ASSESSING THE DIAGNOSTIC COMPETENCE OF LARGE LANGUAGE MODELS IN LUNG ULTRASOUND THROUGH TEXT AND IMAGE-BASED EVALUATION

Eren ÇAMUR, Turay CESUR, Murathan KÖKSAL

Annals of Clinical and Analytical Medicine - 2026;17(6):538-542

Clinic of Radiology, Ankara 29 Mayıs State Hospital, Ankara, Türkiye

 

Aim: Large language models (LLMs) are increasingly explored in radiology for knowledge retrieval and decision support. Lung ultrasound (LUS) is an artifact- driven, point-of-care modality that demands expert pattern recognition and clinical integration. We compared two state-of-the-art LLMs with radiologists across text-based and image-based LUS tasks. Methods: In this cross-sectional study, two LLMs (ChatGPT-5 and Gemini 2.5 Pro) and two radiologists-a junior radiologist (JR) and a senior radiologist (SR)-were assessed. First, performance was evaluated with 25 multiple-choice questions (MCQs) covering core LUS domains. Next, 25 LUS PNG images paired with clinical vignettes were presented, and participants answered four standardized questions per case: (1) normal vs. pathological LUS; (2) pleural effusion present/absent; (3) consolidation present/absent; and (4) B-lines present/absent.
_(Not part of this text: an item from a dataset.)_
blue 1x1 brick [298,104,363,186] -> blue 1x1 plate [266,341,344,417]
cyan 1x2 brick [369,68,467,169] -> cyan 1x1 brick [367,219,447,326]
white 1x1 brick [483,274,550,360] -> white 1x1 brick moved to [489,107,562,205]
Responses were benchmarked against a reference standard. McNemar's test was used for statistical comparisons. Results: LLMs achieved very high accuracy on MCQs, comparable to radiologists (p>0.05). In image-based tasks, LLMs performed well in distinguishing normal from pathological LUS and in detecting pleural effusion, while demonstrating moderate performance for consolidation and B-line detection. There was no significant difference between the two LLMs across all image-based tasks (p>0.05). Conclusion: LLMs show strong text-based competence and promising image-based performance for detecting any abnormality and pleural effusion detection on LUS, but remain moderate for consolidation and B-line recognition. LLMs may function as adjunctive tools in lung ultrasound for clinicians.